**Task instructions**
Transcribe the listing below verbatim, omitting pictures.

Recorded information section start

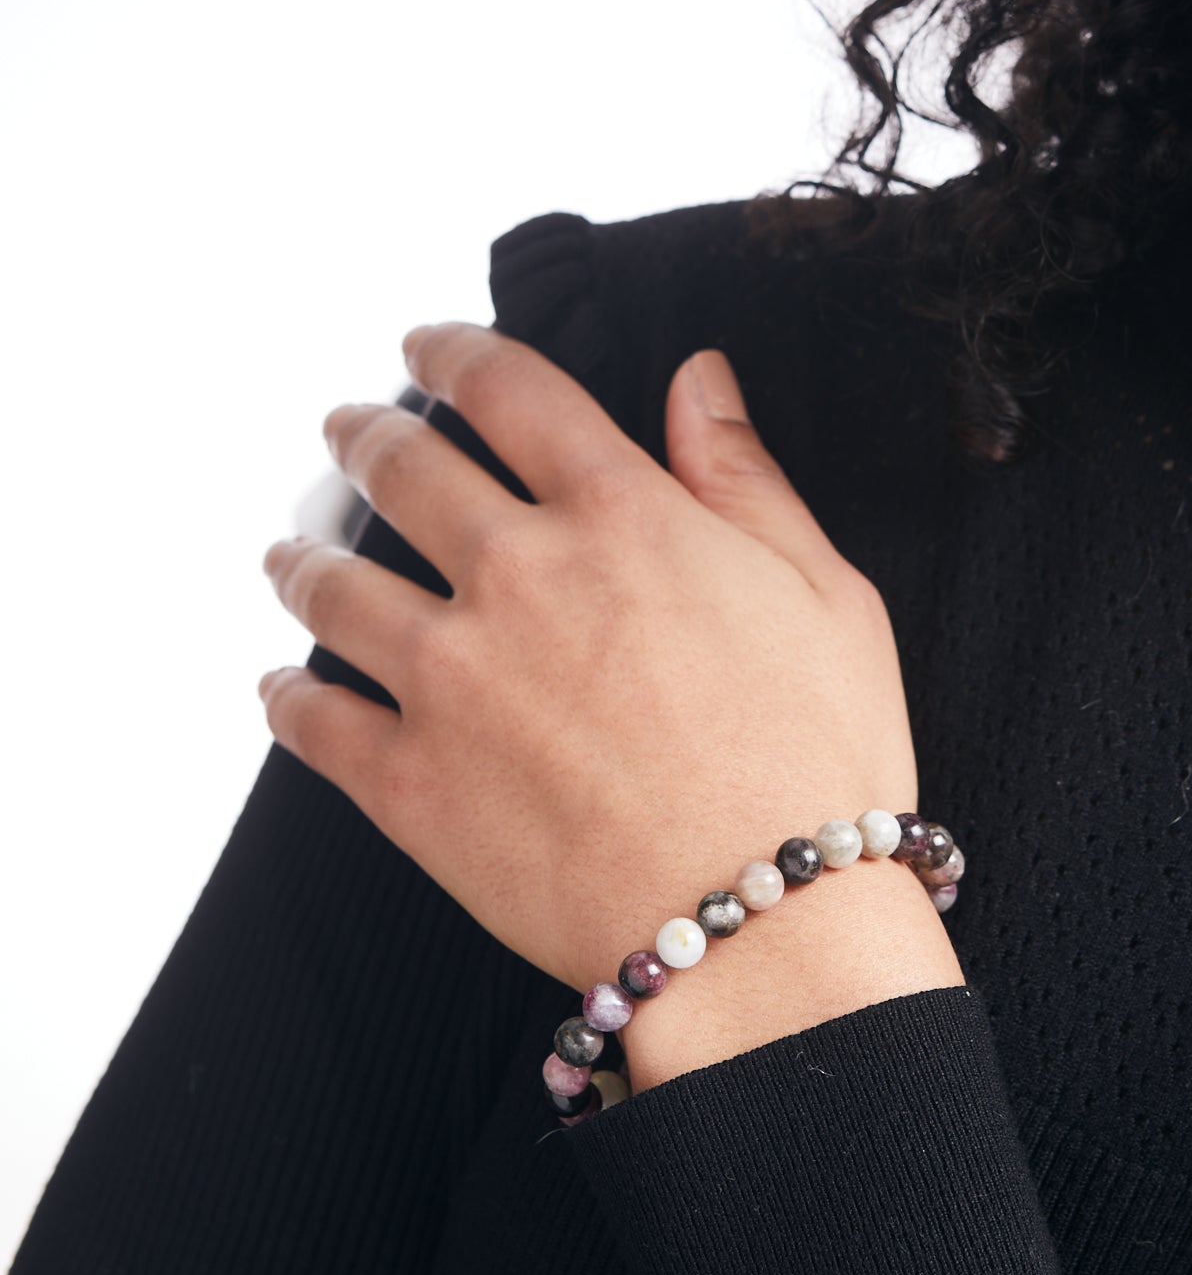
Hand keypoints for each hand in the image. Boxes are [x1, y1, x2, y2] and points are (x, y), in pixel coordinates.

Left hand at [258, 324, 952, 1033]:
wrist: (767, 929)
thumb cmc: (818, 760)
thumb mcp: (824, 592)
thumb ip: (743, 476)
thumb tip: (697, 376)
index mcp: (623, 518)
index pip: (510, 391)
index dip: (456, 351)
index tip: (429, 345)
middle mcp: (522, 576)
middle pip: (405, 468)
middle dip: (368, 432)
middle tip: (352, 425)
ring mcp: (453, 679)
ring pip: (335, 585)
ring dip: (305, 554)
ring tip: (293, 551)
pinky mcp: (411, 784)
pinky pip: (314, 720)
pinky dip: (288, 694)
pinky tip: (284, 685)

Recorded information section end

**Response box**
Hand keypoints for each hand in the image. Boxes are [x1, y1, x2, y2] and points are (x, y), in pixel coordinates.

Left hand at [258, 324, 952, 1033]:
wrist: (767, 929)
thumb cmc: (818, 760)
thumb mcp: (824, 592)
thumb ip: (743, 476)
thumb tip: (697, 376)
index mcp: (623, 518)
index pip: (510, 391)
index dip: (456, 351)
index tip: (429, 345)
middle mcp: (522, 576)
middle pip: (405, 468)
middle dip: (368, 432)
middle tip: (352, 425)
ring mcp: (453, 679)
ring pip: (335, 585)
ring dip: (305, 554)
ring tip: (293, 551)
pinky mcp: (411, 784)
pinky pip: (314, 720)
pinky dip: (288, 694)
pinky tip: (284, 685)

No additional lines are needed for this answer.